### Work required
Beginning with the line that holds "vášeň pro zábavu", please retype each line through the end of the listing below, both ends included, and nothing more.

· · · ·

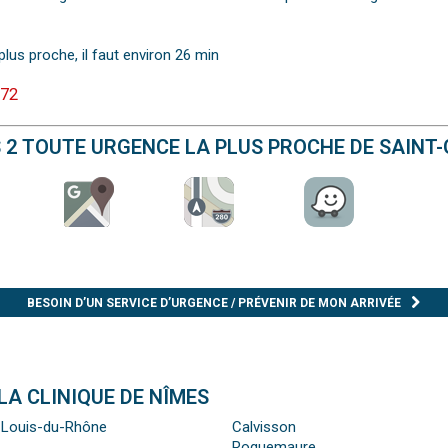
plus proche, il faut environ 26 min
 72
S 2 TOUTE URGENCE LA PLUS PROCHE DE SAINT-
BESOIN D’UN SERVICE D’URGENCE / PRÉVENIR DE MON ARRIVÉE
LA CLINIQUE DE NÎMES
-Louis-du-Rhône
Calvisson
Roquemaure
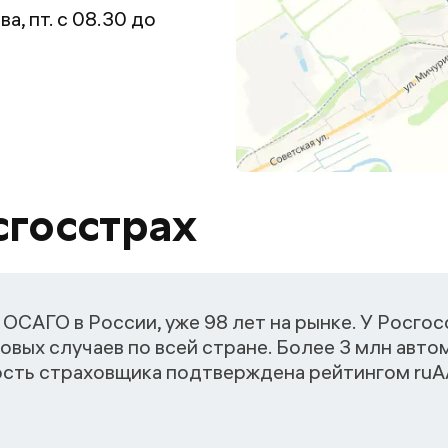
ва, пт. с 08.30 до
сгосстрах
ОСАГО в России, уже 98 лет на рынке. У Росго
овых случаев по всей стране. Более 3 млн авт
ость страховщика подтверждена рейтингом ruАА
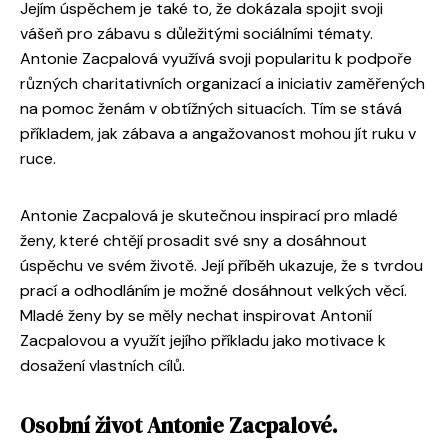
Jejím úspěchem je také to, že dokázala spojit svoji
vášeň pro zábavu s důležitými sociálními tématy.
Antonie Zacpalová využívá svoji popularitu k podpoře
různých charitativních organizací a iniciativ zaměřených
na pomoc ženám v obtížných situacích. Tím se stává
příkladem, jak zábava a angažovanost mohou jít ruku v
ruce.
Antonie Zacpalová je skutečnou inspirací pro mladé
ženy, které chtějí prosadit své sny a dosáhnout
úspěchu ve svém životě. Její příběh ukazuje, že s tvrdou
prací a odhodláním je možné dosáhnout velkých věcí.
Mladé ženy by se měly nechat inspirovat Antonií
Zacpalovou a využít jejího příkladu jako motivace k
dosažení vlastních cílů.
Osobní život Antonie Zacpalové.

· · · ·

### Response to the task
vášeň pro zábavu s důležitými sociálními tématy.
Antonie Zacpalová využívá svoji popularitu k podpoře
různých charitativních organizací a iniciativ zaměřených
na pomoc ženám v obtížných situacích. Tím se stává
příkladem, jak zábava a angažovanost mohou jít ruku v
ruce.
Antonie Zacpalová je skutečnou inspirací pro mladé
ženy, které chtějí prosadit své sny a dosáhnout
úspěchu ve svém životě. Její příběh ukazuje, že s tvrdou
prací a odhodláním je možné dosáhnout velkých věcí.
Mladé ženy by se měly nechat inspirovat Antonií
Zacpalovou a využít jejího příkladu jako motivace k
dosažení vlastních cílů.
Osobní život Antonie Zacpalové.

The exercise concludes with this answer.